Though President Obama has proven to truly be disinterested in immigration reform other than as a club against Republicans, he can be useful finally. Only he can negotiate treaties with countries. He only needs concurrence of two-thirds of “present” United States Senators. The House has nothing to do with a treaty. A treaty has the force of the Constitution.
Side Note – The million-dollar-a-minute trade with Mexico today is a far cry from 1846 when United States troops invaded Mexico and claimed land between the Nueces River in Texas which was the border between the Republic of Texas and Mexico for 11 years and the Rio Grande River.
That incursion started the Mexican American War which was planned in Washington with only one purpose — seizure of California (plus, of course, Arizona, New Mexico, Colorado, Utah, Nevada and parts of Kansas and Oklahoma). Defenders of the American-plotted war to acquire those millions of acres of land, declare that Mexico sold all that land freely for the tidy sum of $15 million. We bought it “fair and square” they say. That is only minutely true. American troops occupied Mexico City and announced they would never leave unless Mexico accepted the money and granted all that land to the U.S. “Under duress” comes to mind.
Back to today. President Obama can produce immigration reform by using his exclusive treaty negotiating ability spelled out in the Constitution.
“Article II, Section 2: He (the President) shall have power, by and with the advice and consent of the Senate, to make treaties, provided two thirds of Senators present concur…”
Stacks of economic studies by think tanks and universities conclude beyond doubt that the vast number of Mexicans who come to the United States without legal permission come to work, to work at jobs in which collectively there are not enough Americans to do or even want to do even in periods of high unemployment. Thus a treaty between Mexico and the United States that covers employment of their respective citizens in the other country will solve the problem.
A bi-national labor treaty shall be negotiated between the United States and Mexico that allows employers in both countries to hire workers from the other country for temporary or even permanent work.
—The treaty would require the host country to issue work permits to those employees with full right of border ingress, egress and legal residence.
—The treaty would require that the employment minimally meet all national labor laws of the host country.

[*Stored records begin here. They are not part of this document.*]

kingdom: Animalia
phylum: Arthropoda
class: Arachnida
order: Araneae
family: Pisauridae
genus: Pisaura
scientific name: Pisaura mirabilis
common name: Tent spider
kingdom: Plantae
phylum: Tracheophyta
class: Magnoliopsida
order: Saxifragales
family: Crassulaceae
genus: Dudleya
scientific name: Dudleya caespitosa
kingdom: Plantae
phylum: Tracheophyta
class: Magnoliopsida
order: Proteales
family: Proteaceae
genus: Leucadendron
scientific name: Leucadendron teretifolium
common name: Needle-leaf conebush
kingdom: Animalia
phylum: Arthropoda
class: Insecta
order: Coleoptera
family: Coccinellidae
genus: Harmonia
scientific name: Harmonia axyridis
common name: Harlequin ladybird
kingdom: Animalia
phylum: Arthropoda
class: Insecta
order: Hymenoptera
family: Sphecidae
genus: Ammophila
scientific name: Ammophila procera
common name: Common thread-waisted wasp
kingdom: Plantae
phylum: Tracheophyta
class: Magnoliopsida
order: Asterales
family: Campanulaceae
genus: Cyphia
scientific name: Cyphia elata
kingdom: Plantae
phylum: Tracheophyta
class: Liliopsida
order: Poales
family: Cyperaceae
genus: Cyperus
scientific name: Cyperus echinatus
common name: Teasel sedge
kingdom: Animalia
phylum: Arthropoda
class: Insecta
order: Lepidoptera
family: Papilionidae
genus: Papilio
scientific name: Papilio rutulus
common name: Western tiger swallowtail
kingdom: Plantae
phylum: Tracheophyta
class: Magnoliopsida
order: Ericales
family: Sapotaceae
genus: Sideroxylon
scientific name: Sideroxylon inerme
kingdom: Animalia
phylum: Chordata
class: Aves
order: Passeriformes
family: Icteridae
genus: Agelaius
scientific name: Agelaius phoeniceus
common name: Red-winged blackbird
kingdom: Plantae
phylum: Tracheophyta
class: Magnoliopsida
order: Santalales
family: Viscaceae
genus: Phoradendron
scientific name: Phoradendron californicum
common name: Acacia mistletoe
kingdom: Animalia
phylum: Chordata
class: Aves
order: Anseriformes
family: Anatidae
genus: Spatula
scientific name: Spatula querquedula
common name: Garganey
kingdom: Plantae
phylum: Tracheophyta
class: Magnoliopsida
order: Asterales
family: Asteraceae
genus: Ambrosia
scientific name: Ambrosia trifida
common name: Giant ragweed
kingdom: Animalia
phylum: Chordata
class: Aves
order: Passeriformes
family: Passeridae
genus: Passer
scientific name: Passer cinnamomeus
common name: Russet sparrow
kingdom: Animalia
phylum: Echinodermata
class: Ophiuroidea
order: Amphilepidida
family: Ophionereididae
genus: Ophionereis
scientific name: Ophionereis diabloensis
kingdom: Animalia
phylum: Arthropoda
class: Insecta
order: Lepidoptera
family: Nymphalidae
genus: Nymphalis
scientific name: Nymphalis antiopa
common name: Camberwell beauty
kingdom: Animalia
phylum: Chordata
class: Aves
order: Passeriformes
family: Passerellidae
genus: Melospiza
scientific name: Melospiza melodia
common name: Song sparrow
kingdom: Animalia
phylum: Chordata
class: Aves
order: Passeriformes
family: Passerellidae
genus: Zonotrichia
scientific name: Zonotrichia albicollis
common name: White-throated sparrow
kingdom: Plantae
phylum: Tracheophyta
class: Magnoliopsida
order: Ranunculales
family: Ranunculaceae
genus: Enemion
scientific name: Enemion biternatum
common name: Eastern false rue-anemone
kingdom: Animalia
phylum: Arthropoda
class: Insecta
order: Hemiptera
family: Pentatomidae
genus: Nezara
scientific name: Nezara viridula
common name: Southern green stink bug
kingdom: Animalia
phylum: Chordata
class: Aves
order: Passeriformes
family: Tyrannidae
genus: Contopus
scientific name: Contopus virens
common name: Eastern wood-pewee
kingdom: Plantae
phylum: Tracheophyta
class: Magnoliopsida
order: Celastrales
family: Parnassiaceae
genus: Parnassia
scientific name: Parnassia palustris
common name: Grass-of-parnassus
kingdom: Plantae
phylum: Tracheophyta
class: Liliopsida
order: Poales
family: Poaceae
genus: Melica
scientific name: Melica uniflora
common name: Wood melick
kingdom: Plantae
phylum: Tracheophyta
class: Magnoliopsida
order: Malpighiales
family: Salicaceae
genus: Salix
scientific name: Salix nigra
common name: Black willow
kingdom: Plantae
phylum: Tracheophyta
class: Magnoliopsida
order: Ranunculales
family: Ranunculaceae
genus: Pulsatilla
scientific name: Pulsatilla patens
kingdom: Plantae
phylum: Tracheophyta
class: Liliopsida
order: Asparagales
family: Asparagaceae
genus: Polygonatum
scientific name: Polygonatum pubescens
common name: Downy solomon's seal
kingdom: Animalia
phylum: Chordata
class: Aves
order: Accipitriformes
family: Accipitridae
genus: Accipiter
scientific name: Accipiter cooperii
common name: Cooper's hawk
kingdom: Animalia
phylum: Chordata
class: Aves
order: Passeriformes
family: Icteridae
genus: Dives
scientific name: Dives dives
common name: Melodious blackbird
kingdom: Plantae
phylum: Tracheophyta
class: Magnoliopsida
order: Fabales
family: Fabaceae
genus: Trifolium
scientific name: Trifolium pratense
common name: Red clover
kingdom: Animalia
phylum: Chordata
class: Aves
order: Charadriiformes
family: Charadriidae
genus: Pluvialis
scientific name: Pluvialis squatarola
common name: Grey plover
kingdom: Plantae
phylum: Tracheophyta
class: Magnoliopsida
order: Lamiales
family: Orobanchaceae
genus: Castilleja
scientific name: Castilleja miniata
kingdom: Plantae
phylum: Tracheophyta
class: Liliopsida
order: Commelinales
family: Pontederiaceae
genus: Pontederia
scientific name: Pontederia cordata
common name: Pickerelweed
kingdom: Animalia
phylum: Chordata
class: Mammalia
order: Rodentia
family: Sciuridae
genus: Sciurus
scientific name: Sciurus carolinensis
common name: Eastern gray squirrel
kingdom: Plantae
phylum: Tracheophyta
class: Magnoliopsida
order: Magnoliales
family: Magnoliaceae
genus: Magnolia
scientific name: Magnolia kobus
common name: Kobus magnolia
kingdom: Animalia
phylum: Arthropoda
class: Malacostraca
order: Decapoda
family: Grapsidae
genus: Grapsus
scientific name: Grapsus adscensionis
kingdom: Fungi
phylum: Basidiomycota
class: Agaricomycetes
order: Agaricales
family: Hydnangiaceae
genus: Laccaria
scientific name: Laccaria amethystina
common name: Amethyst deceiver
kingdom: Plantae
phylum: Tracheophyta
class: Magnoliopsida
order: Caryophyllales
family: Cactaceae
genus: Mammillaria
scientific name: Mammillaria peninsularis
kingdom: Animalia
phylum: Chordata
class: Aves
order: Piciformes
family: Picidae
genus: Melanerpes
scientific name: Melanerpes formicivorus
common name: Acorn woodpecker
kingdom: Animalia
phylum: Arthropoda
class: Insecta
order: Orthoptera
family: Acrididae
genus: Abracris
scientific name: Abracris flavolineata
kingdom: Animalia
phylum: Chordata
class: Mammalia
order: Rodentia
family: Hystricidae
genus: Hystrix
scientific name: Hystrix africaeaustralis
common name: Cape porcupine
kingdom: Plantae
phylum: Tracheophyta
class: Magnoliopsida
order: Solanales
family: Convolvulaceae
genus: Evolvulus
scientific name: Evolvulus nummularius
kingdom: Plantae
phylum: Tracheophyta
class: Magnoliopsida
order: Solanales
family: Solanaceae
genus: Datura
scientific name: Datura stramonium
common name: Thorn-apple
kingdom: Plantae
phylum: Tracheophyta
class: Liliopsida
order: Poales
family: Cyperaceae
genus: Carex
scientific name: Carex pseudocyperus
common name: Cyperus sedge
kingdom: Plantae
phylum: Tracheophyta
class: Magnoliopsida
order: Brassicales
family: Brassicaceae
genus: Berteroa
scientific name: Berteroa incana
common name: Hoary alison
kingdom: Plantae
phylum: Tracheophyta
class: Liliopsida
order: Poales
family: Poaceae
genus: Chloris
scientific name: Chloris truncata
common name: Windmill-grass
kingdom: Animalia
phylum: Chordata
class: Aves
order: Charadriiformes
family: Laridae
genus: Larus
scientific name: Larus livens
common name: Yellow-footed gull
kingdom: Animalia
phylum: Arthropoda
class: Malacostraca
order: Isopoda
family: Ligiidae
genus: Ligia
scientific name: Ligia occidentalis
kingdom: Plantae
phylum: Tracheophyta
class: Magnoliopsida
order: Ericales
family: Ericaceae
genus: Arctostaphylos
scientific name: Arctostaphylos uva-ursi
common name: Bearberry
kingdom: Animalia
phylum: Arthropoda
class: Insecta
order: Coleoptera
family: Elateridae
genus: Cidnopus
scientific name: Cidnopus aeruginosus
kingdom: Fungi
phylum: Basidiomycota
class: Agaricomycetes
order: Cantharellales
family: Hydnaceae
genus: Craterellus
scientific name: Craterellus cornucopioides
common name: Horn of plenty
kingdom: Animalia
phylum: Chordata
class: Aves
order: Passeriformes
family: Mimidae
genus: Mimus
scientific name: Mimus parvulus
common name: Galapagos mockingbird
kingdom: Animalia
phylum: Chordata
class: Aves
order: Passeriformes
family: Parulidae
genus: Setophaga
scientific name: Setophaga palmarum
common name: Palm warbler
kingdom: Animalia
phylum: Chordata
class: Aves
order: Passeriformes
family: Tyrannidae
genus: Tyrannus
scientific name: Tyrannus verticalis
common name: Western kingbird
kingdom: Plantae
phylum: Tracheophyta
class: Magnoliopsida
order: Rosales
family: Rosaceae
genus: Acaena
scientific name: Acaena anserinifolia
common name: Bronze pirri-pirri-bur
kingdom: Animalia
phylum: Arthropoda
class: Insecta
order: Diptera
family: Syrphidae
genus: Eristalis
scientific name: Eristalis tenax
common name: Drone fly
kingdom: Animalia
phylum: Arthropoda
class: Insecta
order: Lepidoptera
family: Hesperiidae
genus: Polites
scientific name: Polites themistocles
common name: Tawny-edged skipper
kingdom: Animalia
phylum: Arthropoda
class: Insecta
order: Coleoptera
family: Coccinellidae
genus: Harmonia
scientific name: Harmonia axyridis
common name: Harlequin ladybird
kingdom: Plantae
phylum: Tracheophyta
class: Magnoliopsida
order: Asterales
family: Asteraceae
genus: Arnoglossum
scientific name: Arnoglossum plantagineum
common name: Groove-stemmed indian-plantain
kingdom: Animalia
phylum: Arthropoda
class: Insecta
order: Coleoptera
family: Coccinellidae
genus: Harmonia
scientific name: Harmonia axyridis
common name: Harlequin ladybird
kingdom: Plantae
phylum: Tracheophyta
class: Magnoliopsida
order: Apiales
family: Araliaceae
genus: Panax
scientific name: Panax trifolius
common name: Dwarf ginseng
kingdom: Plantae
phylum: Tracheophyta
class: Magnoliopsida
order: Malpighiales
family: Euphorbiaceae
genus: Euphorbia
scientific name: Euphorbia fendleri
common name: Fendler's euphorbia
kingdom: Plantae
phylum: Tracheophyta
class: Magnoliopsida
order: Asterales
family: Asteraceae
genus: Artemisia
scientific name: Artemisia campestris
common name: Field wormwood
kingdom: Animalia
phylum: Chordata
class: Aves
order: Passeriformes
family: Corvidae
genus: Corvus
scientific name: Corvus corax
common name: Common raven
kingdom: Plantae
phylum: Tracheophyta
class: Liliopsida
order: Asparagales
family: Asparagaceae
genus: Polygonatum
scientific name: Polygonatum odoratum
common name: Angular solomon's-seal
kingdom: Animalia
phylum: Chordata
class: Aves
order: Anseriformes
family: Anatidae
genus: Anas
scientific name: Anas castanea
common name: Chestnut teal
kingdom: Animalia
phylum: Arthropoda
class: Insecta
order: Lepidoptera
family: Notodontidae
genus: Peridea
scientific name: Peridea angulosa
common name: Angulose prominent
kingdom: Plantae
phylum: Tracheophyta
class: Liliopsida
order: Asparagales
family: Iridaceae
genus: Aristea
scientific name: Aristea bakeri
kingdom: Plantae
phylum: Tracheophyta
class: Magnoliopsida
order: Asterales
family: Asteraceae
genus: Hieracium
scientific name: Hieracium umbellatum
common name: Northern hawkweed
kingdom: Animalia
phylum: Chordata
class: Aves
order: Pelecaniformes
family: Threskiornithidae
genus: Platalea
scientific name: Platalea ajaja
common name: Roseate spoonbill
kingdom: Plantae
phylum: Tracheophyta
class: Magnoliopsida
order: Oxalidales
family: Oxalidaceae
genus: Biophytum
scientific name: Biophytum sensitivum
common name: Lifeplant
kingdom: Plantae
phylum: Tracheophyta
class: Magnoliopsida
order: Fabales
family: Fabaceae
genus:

—The treaty would have a provision for a bi-national commission made up of the U.S. Secretary of State and his/her Mexican counterpart, the Speaker of the U.S. House and his/her Mexican counterpart and the Leader of the U.S. Senate and his/her Mexican counterpart to meet annually to set labor permit numbers for the following year.
—The Treaty would have a provision that Congress make all laws required to implement the treaty.
Only the President can negotiate a treaty. The House cannot vote on it, or amend it, or interfere with it in any way. The Senate must advise and consent only on what the President submits for ratification with “two thirds of the Senators present.”
If we had a President who cared about immigration reform he would commence negotiations with Mexico today.
Contreras formerly wrote for the New American News Service of the New York Times.